=== GIVEN TEXT ===

Understanding “Asset Classes”  

Asset classes can be seen as a big basket where all the financial products belonging to that asset  class share common characteristics. Things like risk, returns, liquidity, and various other  parameters are similar.  

There are five types of asset classes  

Fixed Income.   

Fixed Income asset class refers to the class of financial products where your investment amount  is more or less protected and the returns are either fixed or predictable to a great extent. There  is almost no/less risk in these products which are from the fixed income asset class. Investing  in a fixed income asset class is like lending your money to someone with the assurance of return  with predefined returns. So, when you make a fixed deposit in a bank, you are not exactly  “investing”, but lending your money to the bank with a promise that they will return back your principal amount along with a predefined interest.  

 Equity  

The equity asset class is an interesting asset class and slowly getting more and more acceptance  from the last 1-2 decades. Equity means ownership. So, when you invest in equity, it means  that you have bought ownership into a business. For example, when you buy stocks of Infosys  or Reliance, you become a small owner of that business. Because the equity returns are very  volatile, most people refrain from mutual funds investment or investing in direct stocks,  but they are the real wealth builders for any investors. There are mutual funds from various  Asset management companies that have a proven track record for building wealth for its  investors.

=== RECORDED INFORMATION ===

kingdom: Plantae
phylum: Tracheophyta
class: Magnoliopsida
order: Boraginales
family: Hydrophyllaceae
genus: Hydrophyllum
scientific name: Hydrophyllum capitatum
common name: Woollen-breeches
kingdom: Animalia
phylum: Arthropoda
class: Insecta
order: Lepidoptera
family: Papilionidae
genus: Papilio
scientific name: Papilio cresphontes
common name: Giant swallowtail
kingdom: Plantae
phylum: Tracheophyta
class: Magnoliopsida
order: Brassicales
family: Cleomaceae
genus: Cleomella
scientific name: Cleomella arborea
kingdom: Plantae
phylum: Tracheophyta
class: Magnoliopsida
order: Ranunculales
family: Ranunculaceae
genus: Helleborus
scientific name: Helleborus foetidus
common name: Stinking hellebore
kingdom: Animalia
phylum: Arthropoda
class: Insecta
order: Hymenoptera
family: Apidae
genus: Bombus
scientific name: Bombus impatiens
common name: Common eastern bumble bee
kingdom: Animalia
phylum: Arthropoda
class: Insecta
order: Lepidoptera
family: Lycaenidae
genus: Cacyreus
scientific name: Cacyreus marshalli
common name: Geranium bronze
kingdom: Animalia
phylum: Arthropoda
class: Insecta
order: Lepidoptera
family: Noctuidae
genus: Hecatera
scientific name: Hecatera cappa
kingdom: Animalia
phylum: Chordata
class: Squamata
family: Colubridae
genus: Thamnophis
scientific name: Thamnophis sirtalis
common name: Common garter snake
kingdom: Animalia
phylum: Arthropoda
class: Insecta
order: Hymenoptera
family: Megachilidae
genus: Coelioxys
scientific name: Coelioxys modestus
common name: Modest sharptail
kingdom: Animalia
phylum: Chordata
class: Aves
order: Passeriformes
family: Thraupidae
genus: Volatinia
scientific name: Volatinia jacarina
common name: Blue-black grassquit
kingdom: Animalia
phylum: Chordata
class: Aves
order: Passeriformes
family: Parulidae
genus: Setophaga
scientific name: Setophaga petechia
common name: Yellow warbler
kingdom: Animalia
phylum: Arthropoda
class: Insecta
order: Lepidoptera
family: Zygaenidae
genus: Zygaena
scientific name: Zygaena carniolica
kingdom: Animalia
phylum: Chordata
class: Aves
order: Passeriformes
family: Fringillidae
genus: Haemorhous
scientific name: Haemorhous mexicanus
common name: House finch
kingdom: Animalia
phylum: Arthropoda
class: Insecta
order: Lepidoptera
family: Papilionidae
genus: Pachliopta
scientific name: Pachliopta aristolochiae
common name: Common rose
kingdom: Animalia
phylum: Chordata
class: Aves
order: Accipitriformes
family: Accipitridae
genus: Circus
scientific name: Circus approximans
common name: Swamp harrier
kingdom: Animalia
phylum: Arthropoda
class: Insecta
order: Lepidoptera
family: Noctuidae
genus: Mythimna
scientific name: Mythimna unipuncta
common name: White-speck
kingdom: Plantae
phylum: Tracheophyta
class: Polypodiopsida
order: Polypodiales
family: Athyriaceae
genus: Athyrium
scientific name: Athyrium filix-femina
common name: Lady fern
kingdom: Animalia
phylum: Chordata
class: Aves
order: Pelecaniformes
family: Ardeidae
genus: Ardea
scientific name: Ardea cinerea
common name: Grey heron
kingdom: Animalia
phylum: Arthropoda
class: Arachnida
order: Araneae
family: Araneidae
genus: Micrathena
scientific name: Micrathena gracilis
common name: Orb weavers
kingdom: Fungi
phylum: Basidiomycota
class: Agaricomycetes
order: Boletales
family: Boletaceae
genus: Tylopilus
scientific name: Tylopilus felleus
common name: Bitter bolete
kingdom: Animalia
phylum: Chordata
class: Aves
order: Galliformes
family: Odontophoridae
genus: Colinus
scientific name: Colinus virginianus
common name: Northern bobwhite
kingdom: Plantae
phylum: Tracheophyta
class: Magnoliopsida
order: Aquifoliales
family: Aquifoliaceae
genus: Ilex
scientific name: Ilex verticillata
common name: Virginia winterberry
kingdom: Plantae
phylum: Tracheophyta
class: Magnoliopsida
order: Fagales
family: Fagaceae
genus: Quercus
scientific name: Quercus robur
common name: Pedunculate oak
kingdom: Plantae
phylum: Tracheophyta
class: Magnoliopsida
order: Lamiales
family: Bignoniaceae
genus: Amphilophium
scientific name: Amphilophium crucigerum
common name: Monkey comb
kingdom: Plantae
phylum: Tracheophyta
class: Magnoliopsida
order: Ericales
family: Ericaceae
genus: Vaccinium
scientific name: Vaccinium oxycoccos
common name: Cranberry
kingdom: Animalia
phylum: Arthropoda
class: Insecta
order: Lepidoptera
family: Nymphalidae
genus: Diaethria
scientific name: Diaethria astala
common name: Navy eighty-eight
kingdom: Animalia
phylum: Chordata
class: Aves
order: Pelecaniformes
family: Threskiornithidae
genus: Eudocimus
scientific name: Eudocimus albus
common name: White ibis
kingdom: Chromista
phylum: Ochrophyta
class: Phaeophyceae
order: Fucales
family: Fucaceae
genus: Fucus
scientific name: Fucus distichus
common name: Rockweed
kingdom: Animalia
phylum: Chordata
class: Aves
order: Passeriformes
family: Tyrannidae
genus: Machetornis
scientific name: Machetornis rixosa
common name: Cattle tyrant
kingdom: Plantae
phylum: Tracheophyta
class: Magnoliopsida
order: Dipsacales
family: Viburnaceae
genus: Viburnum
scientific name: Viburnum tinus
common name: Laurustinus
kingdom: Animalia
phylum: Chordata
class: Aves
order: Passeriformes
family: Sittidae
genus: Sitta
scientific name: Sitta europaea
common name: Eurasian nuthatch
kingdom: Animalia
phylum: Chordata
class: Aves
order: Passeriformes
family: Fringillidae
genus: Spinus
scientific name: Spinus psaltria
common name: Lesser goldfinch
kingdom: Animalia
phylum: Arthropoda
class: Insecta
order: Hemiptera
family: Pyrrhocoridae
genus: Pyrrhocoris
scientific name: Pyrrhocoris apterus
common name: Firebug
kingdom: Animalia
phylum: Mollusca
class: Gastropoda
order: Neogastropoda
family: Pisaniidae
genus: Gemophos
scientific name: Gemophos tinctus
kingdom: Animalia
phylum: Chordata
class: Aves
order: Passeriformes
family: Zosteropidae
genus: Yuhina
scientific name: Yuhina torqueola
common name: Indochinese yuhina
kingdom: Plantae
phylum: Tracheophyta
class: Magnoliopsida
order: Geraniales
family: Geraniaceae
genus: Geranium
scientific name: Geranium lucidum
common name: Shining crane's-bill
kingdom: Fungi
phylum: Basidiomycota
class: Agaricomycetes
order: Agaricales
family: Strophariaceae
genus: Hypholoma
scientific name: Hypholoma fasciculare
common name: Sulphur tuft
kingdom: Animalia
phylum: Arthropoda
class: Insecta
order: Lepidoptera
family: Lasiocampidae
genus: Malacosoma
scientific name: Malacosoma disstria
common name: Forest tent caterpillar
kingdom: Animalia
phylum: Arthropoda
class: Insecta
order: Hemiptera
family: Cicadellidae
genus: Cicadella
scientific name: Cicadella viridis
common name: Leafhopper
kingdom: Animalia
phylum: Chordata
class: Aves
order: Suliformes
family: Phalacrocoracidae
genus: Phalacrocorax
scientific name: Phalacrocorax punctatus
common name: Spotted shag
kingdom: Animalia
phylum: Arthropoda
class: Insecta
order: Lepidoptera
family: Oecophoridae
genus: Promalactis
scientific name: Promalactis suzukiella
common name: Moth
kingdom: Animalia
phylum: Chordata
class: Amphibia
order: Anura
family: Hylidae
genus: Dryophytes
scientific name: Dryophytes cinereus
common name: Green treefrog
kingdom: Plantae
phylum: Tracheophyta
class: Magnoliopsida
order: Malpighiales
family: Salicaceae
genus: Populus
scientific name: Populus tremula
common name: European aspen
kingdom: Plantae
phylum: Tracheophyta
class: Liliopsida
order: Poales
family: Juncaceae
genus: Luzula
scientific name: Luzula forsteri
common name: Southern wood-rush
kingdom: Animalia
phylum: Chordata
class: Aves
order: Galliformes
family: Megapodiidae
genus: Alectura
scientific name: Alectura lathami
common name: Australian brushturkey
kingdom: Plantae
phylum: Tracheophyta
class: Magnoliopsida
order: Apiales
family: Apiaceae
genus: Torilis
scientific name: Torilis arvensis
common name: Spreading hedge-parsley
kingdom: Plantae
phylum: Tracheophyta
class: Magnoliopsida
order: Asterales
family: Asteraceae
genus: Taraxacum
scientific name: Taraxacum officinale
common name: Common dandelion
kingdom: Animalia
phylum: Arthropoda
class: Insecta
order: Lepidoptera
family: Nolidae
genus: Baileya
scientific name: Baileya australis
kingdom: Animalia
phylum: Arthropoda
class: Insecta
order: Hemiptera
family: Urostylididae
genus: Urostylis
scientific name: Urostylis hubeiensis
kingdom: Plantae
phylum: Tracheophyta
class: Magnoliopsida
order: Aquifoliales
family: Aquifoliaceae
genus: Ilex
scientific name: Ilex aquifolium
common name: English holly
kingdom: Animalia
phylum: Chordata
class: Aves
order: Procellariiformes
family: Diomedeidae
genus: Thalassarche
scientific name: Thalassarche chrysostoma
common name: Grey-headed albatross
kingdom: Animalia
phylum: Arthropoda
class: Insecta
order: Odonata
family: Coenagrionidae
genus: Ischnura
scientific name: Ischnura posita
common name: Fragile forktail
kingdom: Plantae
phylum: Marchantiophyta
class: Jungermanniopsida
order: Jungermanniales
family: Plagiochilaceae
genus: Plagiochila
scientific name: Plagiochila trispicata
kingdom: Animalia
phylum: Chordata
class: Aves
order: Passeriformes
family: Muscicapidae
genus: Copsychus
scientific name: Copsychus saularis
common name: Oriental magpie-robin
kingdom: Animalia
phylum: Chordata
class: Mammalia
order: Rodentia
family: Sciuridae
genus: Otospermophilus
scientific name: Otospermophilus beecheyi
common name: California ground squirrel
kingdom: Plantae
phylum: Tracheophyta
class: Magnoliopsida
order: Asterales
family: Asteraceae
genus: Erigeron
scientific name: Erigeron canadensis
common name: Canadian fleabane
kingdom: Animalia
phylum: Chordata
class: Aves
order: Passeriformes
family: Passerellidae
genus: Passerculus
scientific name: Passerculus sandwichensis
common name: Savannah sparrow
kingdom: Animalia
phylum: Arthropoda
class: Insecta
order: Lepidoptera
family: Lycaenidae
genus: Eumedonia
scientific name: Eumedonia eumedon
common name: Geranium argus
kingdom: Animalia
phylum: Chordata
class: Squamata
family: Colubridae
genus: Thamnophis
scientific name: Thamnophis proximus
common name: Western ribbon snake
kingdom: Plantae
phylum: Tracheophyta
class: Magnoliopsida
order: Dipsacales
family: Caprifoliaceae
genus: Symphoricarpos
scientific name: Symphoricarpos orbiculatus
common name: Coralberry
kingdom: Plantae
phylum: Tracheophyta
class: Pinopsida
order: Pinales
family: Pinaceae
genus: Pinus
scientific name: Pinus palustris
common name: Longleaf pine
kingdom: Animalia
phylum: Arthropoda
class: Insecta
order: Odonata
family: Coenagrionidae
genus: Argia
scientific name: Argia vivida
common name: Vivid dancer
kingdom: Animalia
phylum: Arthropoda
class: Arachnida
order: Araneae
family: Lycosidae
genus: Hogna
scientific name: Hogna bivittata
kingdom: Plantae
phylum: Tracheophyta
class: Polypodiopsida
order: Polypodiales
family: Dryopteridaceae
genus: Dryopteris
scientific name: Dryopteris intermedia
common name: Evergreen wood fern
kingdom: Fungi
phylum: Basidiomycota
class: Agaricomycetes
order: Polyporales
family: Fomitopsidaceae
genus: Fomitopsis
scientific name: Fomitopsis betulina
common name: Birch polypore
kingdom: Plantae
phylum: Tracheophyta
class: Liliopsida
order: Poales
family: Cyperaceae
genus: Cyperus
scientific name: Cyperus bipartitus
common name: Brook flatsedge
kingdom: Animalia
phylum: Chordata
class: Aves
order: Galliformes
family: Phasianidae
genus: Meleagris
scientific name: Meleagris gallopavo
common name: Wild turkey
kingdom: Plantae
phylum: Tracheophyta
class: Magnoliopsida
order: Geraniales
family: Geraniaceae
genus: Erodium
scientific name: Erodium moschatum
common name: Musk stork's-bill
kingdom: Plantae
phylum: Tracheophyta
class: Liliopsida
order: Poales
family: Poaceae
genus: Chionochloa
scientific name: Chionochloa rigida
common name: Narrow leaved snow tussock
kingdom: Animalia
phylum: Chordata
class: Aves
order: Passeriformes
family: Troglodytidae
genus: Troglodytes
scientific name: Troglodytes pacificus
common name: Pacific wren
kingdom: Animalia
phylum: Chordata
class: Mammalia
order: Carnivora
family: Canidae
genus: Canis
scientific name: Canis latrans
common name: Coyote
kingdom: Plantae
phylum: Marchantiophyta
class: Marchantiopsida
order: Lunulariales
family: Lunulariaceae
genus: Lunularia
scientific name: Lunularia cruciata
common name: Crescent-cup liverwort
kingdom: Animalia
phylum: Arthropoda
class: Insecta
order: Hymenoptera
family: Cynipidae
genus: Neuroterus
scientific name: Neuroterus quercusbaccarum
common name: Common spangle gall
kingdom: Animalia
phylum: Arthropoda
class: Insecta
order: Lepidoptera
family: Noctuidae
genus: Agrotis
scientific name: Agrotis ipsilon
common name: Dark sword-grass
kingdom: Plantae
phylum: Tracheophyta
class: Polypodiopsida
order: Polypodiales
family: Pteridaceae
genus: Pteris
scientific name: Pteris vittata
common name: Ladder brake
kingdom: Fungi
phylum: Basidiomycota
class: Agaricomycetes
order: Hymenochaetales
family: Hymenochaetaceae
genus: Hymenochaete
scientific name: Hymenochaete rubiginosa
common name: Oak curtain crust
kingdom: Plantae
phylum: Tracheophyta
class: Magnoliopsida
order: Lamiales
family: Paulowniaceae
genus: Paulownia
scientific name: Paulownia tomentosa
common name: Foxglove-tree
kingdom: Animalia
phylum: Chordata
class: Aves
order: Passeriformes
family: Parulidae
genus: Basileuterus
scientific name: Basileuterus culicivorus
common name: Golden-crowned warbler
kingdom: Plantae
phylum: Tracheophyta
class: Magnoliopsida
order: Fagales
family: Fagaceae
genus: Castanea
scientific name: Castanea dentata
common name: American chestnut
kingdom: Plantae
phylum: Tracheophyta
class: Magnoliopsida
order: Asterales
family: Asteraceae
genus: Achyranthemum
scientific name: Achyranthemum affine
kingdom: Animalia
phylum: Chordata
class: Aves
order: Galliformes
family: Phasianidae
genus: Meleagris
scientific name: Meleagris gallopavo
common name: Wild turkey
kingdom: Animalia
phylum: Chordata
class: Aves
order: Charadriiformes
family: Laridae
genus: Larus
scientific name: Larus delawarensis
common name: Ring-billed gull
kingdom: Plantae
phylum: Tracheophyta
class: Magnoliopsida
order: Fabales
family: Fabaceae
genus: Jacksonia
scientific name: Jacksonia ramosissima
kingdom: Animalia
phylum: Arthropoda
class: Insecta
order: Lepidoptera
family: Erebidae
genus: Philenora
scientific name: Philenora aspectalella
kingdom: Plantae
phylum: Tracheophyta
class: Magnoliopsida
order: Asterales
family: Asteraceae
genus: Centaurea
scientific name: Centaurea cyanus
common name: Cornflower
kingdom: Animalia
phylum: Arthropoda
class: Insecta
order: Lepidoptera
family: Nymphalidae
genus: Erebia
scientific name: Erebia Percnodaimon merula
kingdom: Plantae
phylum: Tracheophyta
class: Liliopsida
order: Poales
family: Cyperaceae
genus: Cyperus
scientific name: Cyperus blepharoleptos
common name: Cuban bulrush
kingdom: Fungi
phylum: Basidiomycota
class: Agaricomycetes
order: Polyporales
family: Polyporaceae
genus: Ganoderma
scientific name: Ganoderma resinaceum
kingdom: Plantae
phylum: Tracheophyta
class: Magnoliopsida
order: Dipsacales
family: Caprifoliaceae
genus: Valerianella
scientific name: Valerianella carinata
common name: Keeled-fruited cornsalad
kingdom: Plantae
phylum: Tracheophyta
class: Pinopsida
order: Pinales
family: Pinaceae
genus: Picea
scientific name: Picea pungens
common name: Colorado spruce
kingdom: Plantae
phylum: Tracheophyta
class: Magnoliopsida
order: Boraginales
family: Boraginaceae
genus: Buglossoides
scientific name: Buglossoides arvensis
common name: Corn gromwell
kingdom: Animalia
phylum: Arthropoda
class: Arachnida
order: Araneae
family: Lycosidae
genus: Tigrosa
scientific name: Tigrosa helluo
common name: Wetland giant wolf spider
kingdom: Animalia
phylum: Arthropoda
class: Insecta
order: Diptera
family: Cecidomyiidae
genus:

===

▶ PROBLEM SET
a – Condense the paragraph in the asset classes passage that begins "Fixed Income asset class refers to" into a short bulleted list that keeps its main facts.
b – Answer these questions using the asset classes passage:
(i) How many types of asset classes does it say there are?
(ii) What does it say equity means?
(iii) Which two companies are named as examples of stocks one can buy?
c – Please pick up the asset classes passage after its last sentence and continue it.

▶ ANSWERS BY TASK
a –
- The invested amount is more or less protected, and returns are fixed or largely predictable.
- These products carry almost no risk, or less risk.
- Investing in this class is like lending money with assurance of predefined returns.
- A bank fixed deposit is not exactly investing but lending to the bank, which promises to return the principal along with predefined interest.

b –
(i) Five.
(ii) Ownership.
(iii) Infosys and Reliance.

c –
Real Estate  

Real estate refers to physical space, or physical structure like land, residential flats, commercial  spaces, etc. These spaces are either used for living purposes or for doing business and  generating income. Over the last 2 decades, the real estate asset class has gotten tremendous interest  from investors. Everyone wants to own a home and real estate is a very sought-after asset  class. As the country develops and expands, many upcoming areas in all cities and a location  which was considered outskirts of the city becomes a very important location in the city. The  real estate market has cycles of ups and downs and returns from real estate can be very volatile and can depend on various factors like city future, govt policies, political situations and many  more  

Commodities  

Commodities refer to various types of physical goods or products which people can buy and  sell for various uses. Gold, Silver, Copper, Rice, and Oil etc will be counted under this asset  class. The price of these products depends on demand and supply in the market. commodities  are not for investing for the long term, but mainly for trading, where people can benefit from  the market cycles and predict demand and supply moves and get a profit or loss. Returns from  the commodities can be very volatile and each commodity has its own market and dynamics.  

Cash  

Cash not only means the hard cash bundles, but also the money lying in your savings bank  account, or liquid mutual funds. The best thing about cash is that it gives you the freedom to  “buy” anything you want instantly. You can buy a car, a house or a phone or invest your money  in other asset classes. The freedom you get with cash is very high and that’s one reason why  most people prefer to hold a lot of cash. Also, the cash cannot be tracked (unless it’s  several multi-crore rupees) and many people keep their black money in the form of cash.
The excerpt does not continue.